Está vez tampoco tenía por qué serlo. Mariluz había salido de la nada, no sabía quién era, no sabía qué hacía, no sabía si iba a corresponderle. No sabía ni siquiera si iba a aceptar su solicitud de amistad.

-Se demoró tres días. Yo me iba muriendo de impaciencia – recuerda Tatiana-. Lo primero que hice fue enviarle un mensaje por inbox y como me respondió, la invité a un café. “Yo no tomo café”, me dijo. 

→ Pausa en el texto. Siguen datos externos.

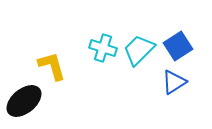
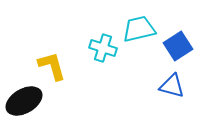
cyan trapezoid: moved 21 px up; rotated 32 degrees clockwise
blue triangle: moved 2 px left, 4 px down; rotated 48 degrees clockwise
black ellipse: rotated 9 degrees clockwise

Era el año 2011 y Tatiana hacía sus últimos semestres de medicina en la Universidad Javeriana, jugaba fútbol, era activista por los derechos LGBTI y parte de un colectivo de mujeres afro descendientes. Sabía muy bien como impresionar. A Mariluz parecía no importarle. Se mantenía distante en las conversaciones y nada la sorprendía, pero aún así, hablaban todas noches.

-El café es una convención social. Te tomas un vaso de agua. Un jugo. No se, cualquier cosa-. Tatiana sabía cómo impresionar, pero no cómo darse por vencida.

Una semana más tarde bajaba corriendo las escaleras de la Universidad Javeriana. Llevaba la boca seca y un tambor quitambre golpeándole el pecho. Temblaba. En la entrada, la esperaba una mujer negra, de tacones y falda café. “Me duele la cabeza”, le dijo luego de saludarla con un abrazo. Siguiendo su instinto de médico, Tatiana preguntó por los síntomas y descubrió que Mariluz se había tomado cinco pastillas distintas intentando quitarse el dolor. “Te dañaste farmacológicamente la cefalea”, diagnosticó. “¡No puede ser! ¡Cuéntame más”, chilló Mariluz. “No es tan grave. Te tomaste tantas cosas que ya nada te va a servir”. Tatiana sabía muy bien cómo impresionar y por fin lo había logrado.

A ese primer “café” le siguieron otros. Una invitación a bailar. El roce de una mano. El cumpleaños de una amiga. El primer beso. Una noche cocinando y un domingo viendo películas. A los tres meses ya vivían juntas y, unos cuantos más tarde, Mariluz viajó a Estados Unidos para hacer una maestría en Los Ángeles.

-Lo más difícil era dormir sin ella -, cuenta Tatiana.

Una vez más, internet fue su celestina. Se veían por Skype, hablaban por Google Voice y se dejaban mensajes en Viber. Seguían estando juntas, solo que cada una en la pantalla de la otra. Iban a conversatorios de mujeres afro feministas, se acompañaban en las reuniones de amigas y, en las noches, con el iPad sobre la almohada y los audífonos puestos, conversaban entre bostezos hasta quedarse dormidas. Al lado, pero a una hora de diferencia. En la misma cama, pero sin poderse tocar. Lejos, pero oyéndose respirar.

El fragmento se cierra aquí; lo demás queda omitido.